Date of Award

December 2013

Degree Type

Dissertation

Degree Name

Doctor of Philosophy

Department

Physics

First Advisor

Valerica Raicu

Committee Members

Julie A. Oliver, Marius Schmidt, Marija Gajdardziska-Josifovska, Dilano K. Saldin

Abstract

Recent advancements in fluorescence microscopy coupled with newly developed fluorescent tags have transformed Fluorescence (Förster) Resonance Energy Transfer (FRET) into a powerful tool studying in vivo molecular interactions with improved spatial (angstrom) resolution. Though widely used to study protein-protein interactions, generalizing and testing the FRET theory for oligomeric complexes containing multiple donors and acceptors has only become possible in recent years. Therefore, many aspects of it are yet unexplored.
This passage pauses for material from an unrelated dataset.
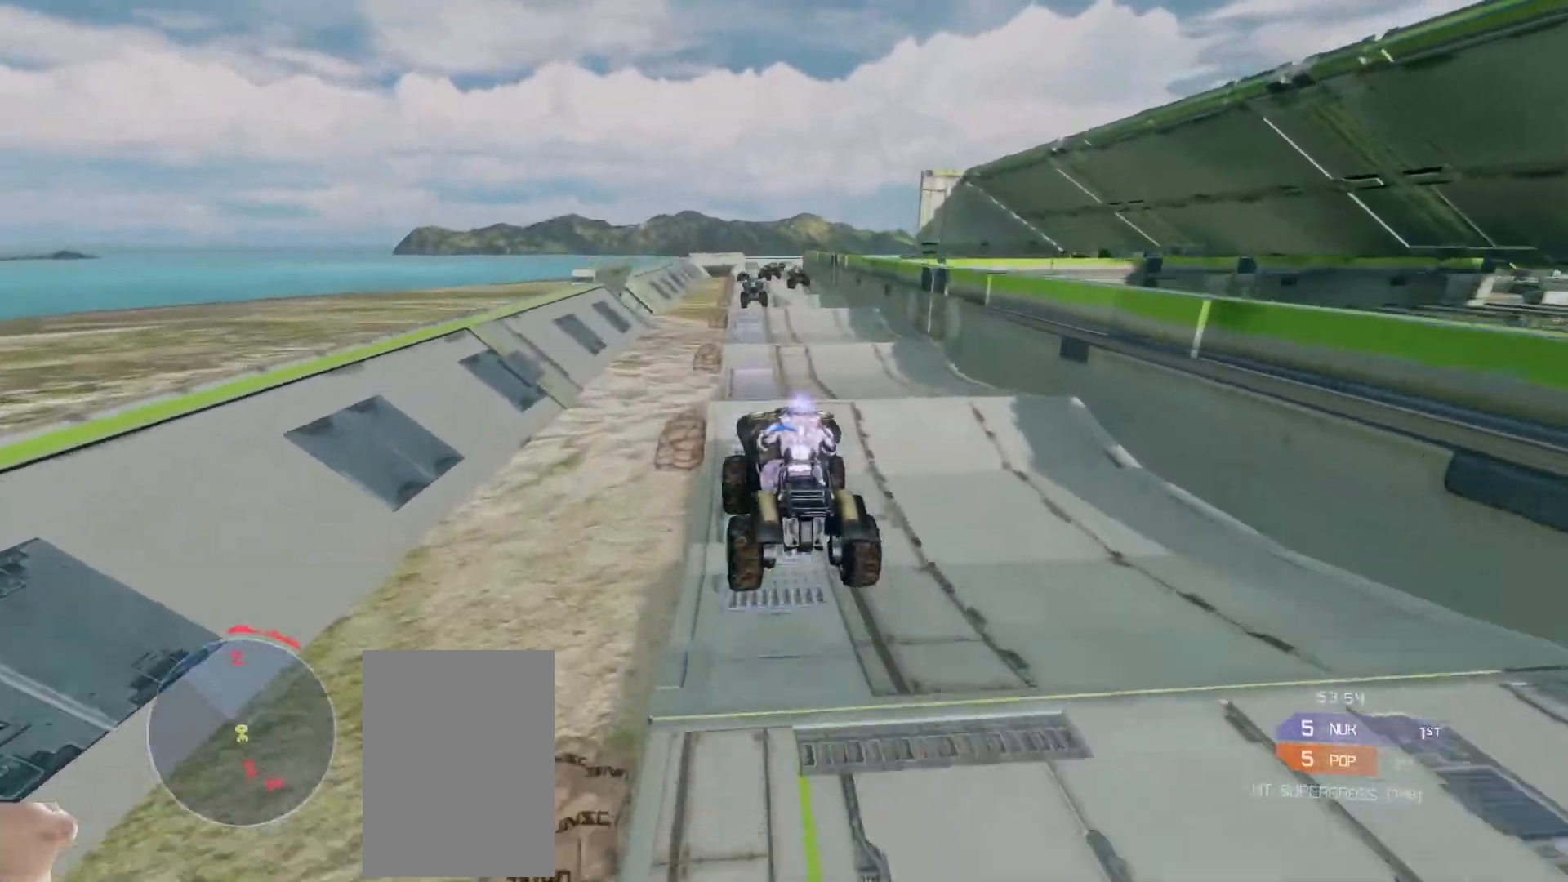
{"keys": ["w"], "mouse": [], "events": []}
In this work, we tested the kinetic theory of FRET using linked fluorescent proteins located in the cytoplasm or at the plasma membrane. We used a novel method developed in our lab that combines an optical micro-spectroscope (OptiMiS) with a simple kinetic theory of FRET that relates the number and relative disposition of monomers within an oligomer to the measured FRET efficiency in terms of the pair-wise FRET efficiencies for an individual donor-acceptor pair in the oligomer. Using this framework, we showed that the measured FRET efficiencies of obligate trimers and tetramers in living cells are correctly predicted by the kinetic theory of FRET.
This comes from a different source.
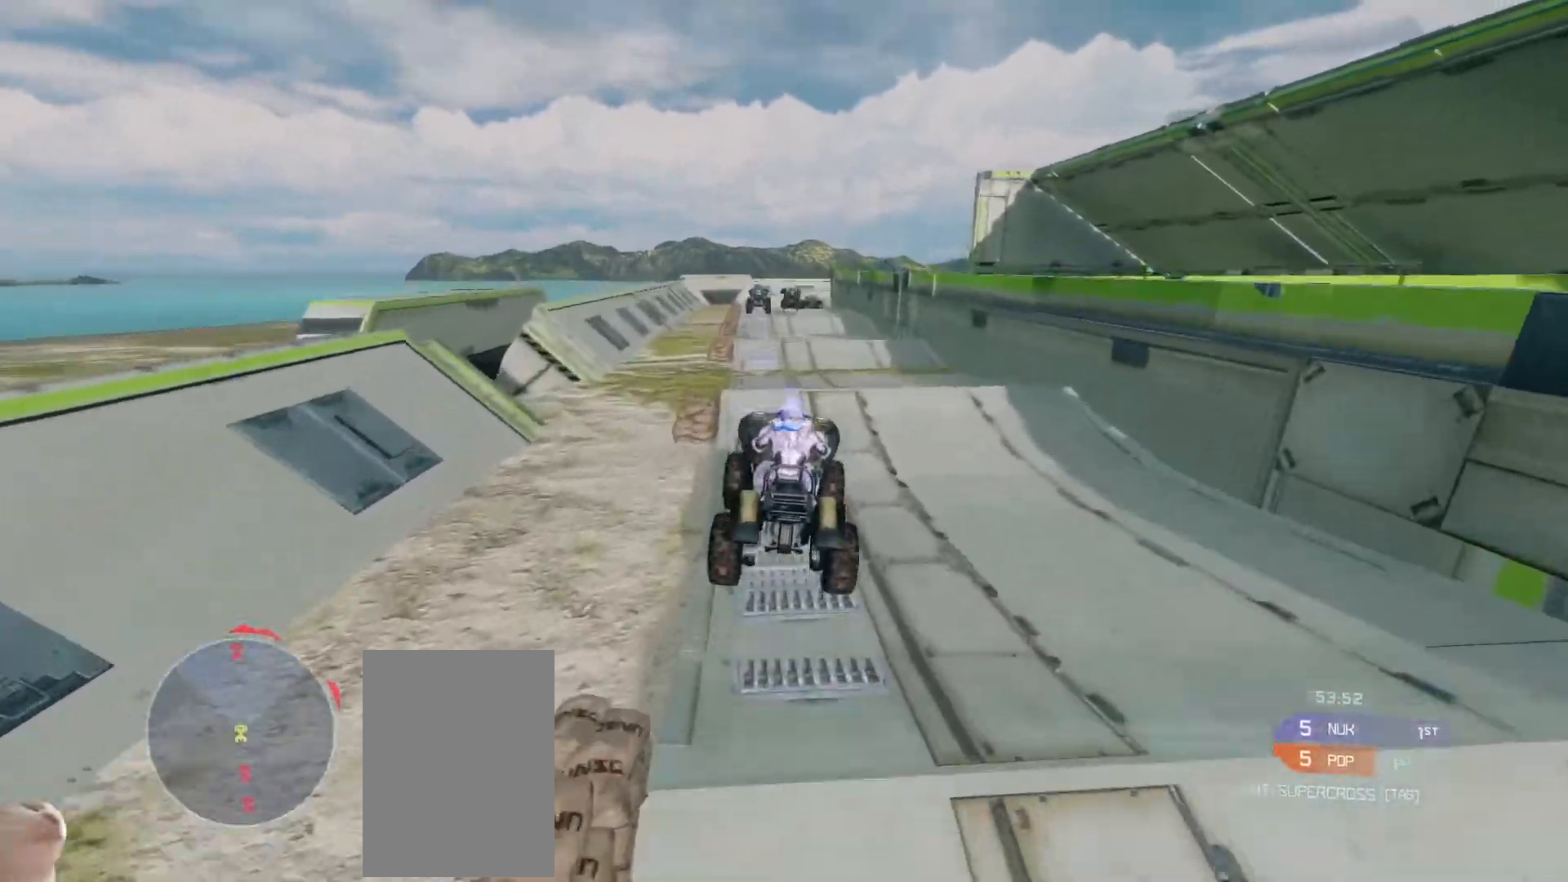
{"keys": ["w"], "mouse": [], "events": []}
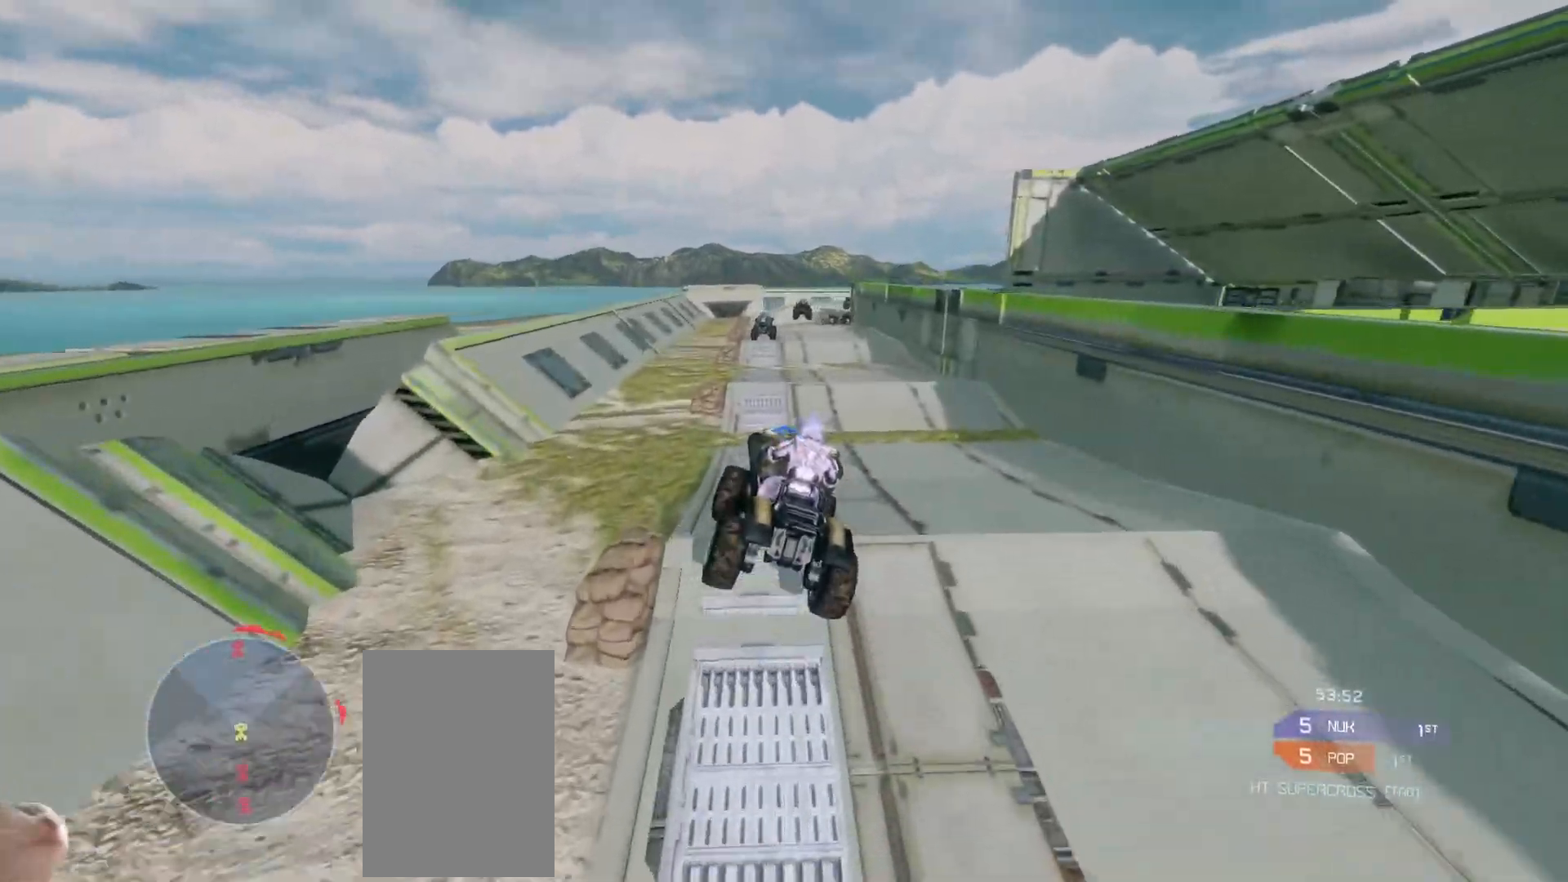
{"keys": ["w"], "mouse": [], "events": []}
The method was then used to study the oligomerization of G-protein coupled receptors (GPCRs), which are cell surface signaling proteins that constitute a large family of drug targets. The literature on GPCR homo-oligomerization encompasses conflicting views that range from interpretations that GPCRs must be monomeric, through comparatively newer proposals that they exist as dimers or higher-order oligomers, to suggestions that such quaternary structures are rather ephemeral or merely accidental and may serve no functional purpose. We used a novel FRET framework together with Optical Micro Spectroscopy (OptiMiS) technology and controlled expression of energy donor-tagged species of muscarinic M3 acetylcholine receptor, a GPCR of interest, to show that M3R exists as stable dimeric complexes at the plasma membrane, a large fraction of which interacts dynamically to form tetramers without the presence of trimers, pentamers, hexamers, etc. This was also supported by co-immunoprecipitation of receptors synthesized at distinct times. Based on these findings, we proposed a conceptual model that may reconcile the conflicting literature views on the quaternary structure of GPCRs.